──────── Selected passage

On the intersection of the hyperbolic paraboloid with a bundle of planes.

Question

Suppose we are in Euclidian space in 3 dimensions.

I intersect a bundle of planes $\alpha(x-y) + z = 0$ with a hyperbolic paraboloid $x^2 - y^2 = 2z$

\begin{cases} \alpha(x-y) + z = 0 \\ x^2 - y^2 = 2z \end{cases}

\begin{cases} \alpha(x-y) + z = 0 \\ (x-y)(x+y+2 \alpha) = 0 \end{cases}

I don't understand what we obtain from this. I wrote that I obtain a family of lines but can't see it and would not be sure how to solve a system of this kind.

How do I see it and what is the way to solve these kind of systems?

Answer 1

The equation $(x-y)(x+y+2 \alpha) = 0$ is equivalent to either $(x-y)= 0$ or $(x+y+2 \alpha) = 0$, which are the equations of two planes. Combining the first one with $\alpha(x-y)+z = 0$, one gets $x=y$ and $z=0$, the equation of a fixed line in the $(x,y)$-plane. The other solutions of your system are then given by $$ \begin{cases} \alpha(x-y)+z = 0 \\ x+y+2 \alpha = 0 \end{cases} $$ These are the equations of two planes, whose intersection is a line varying with $\alpha$, that is a family of lines.

Answer 2

HINT:

Not a proper answer. I suppose you can study projections of intersections of various planes to the hyperbolic paraboloid. If that is the aim, however it is better to begin with:

\begin{cases} y = x \,\alpha \\ x^2 - y^2 = 2z \end{cases}

to get intersections by varying the inclination of cutting plane rotated around z-axis through slope $\alpha$ { asymptotic lines , parabolas drooping down , parabolas opening up },

and then proceed with inclined planes as given in the problem.

$ z=0 $ gives a pair of asymptote straight lines of intersection, $ x = y, x = -y. $

────────────────

= Instructions =
1. Using only the thread on the hyperbolic paraboloid, decide whether each statement agrees with it, answering yes or no and quoting the deciding words: (a) Answer 1 says that combining $(x-y)= 0$ with $\alpha(x-y)+z = 0$ gives $x=y$ and $z=0$. (b) Answer 2 calls itself a complete answer to the question. (c) Answer 2 says that $z=0$ gives a pair of asymptote straight lines.
2. Reproduce the stretch of the thread on the hyperbolic paraboloid from "I intersect a" through "of this kind.".

──────── Provided material

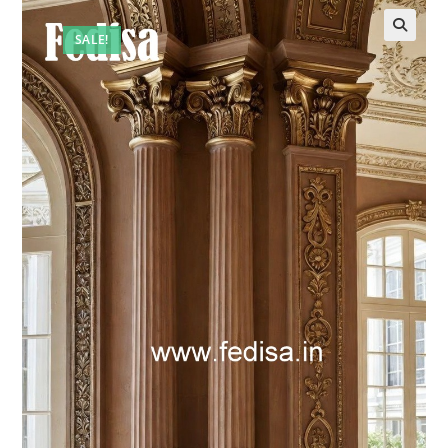
SALE!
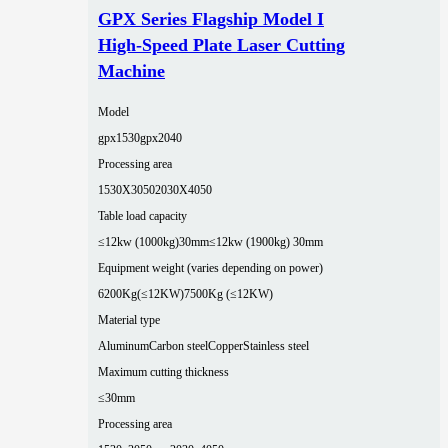
GPX Series Flagship Model I
High-Speed Plate Laser Cutting
Machine
Model
gpx1530
gpx2040
Processing area
1530X3050
2030X4050
Table load capacity
≤12kw (1000kg)30mm
≤12kw (1900kg) 30mm
Equipment weight (varies depending on power)
6200Kg(≤12KW)
7500Kg (≤12KW)
Material type
Aluminum
Carbon steel
Copper
Stainless steel
Maximum cutting thickness
≤30mm
Processing area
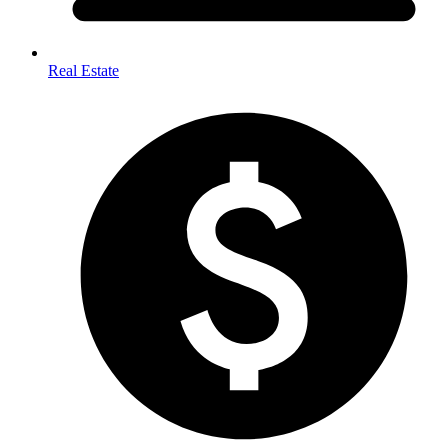
Real Estate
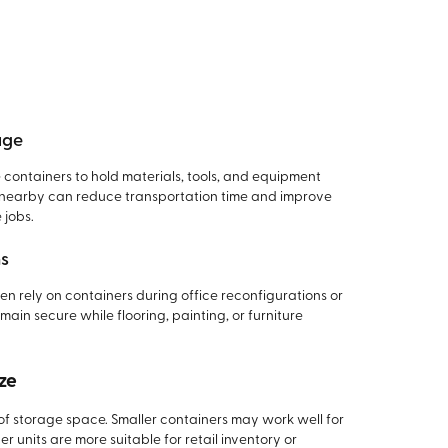
age
containers to hold materials, tools, and equipment
ls nearby can reduce transportation time and improve
 jobs.
ns
ten rely on containers during office reconfigurations or
emain secure while flooring, painting, or furniture
ze
 of storage space. Smaller containers may work well for
er units are more suitable for retail inventory or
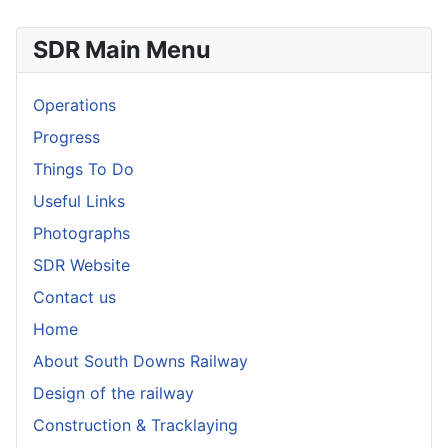
SDR Main Menu
Operations
Progress
Things To Do
Useful Links
Photographs
SDR Website
Contact us
Home
About South Downs Railway
Design of the railway
Construction & Tracklaying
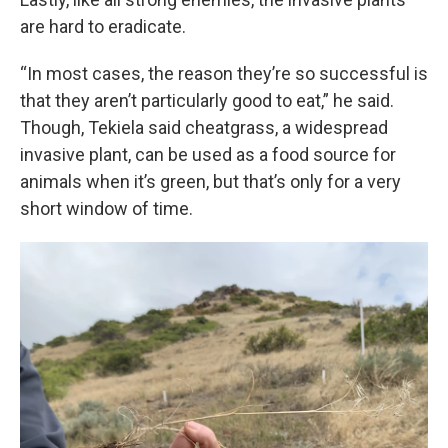
are hard to eradicate.
“In most cases, the reason they’re so successful is
that they aren’t particularly good to eat,” he said.
Though, Tekiela said cheatgrass, a widespread
invasive plant, can be used as a food source for
animals when it’s green, but that’s only for a very
short window of time.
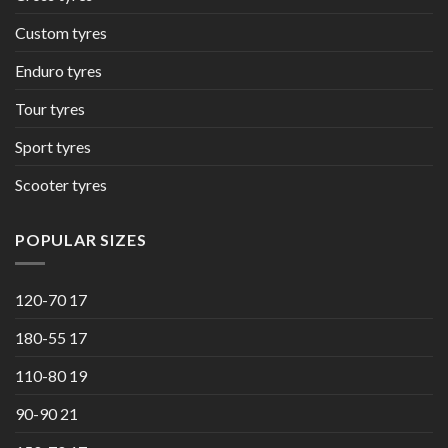
Custom tyres
Enduro tyres
Tour tyres
Sport tyres
Scooter tyres
POPULAR SIZES
120-70 17
180-55 17
110-80 19
90-90 21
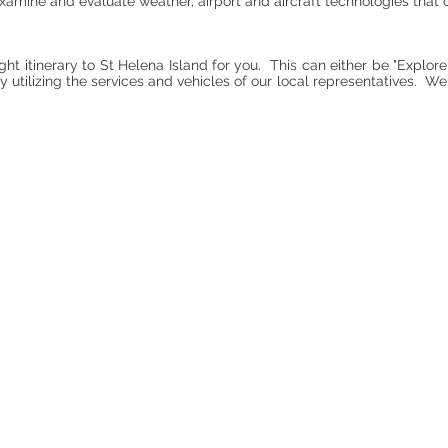
, examine and evaluate weather, airport and aircraft technologies tha
ght itinerary to St Helena Island for you. This can either be "Explore
 utilizing the services and vehicles of our local representatives. We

────────────────

= Task-by-task results =
1.
(a) Yes: "one gets $x=y$ and $z=0$"
(b) No: "Not a proper answer."
(c) Yes: "$ z=0 $ gives a pair of asymptote straight lines of intersection"

2.
I intersect a bundle of planes $\alpha(x-y) + z = 0$ with a hyperbolic paraboloid $x^2 - y^2 = 2z$

\begin{cases} \alpha(x-y) + z = 0 \\ x^2 - y^2 = 2z \end{cases}

\begin{cases} \alpha(x-y) + z = 0 \\ (x-y)(x+y+2 \alpha) = 0 \end{cases}

I don't understand what we obtain from this. I wrote that I obtain a family of lines but can't see it and would not be sure how to solve a system of this kind.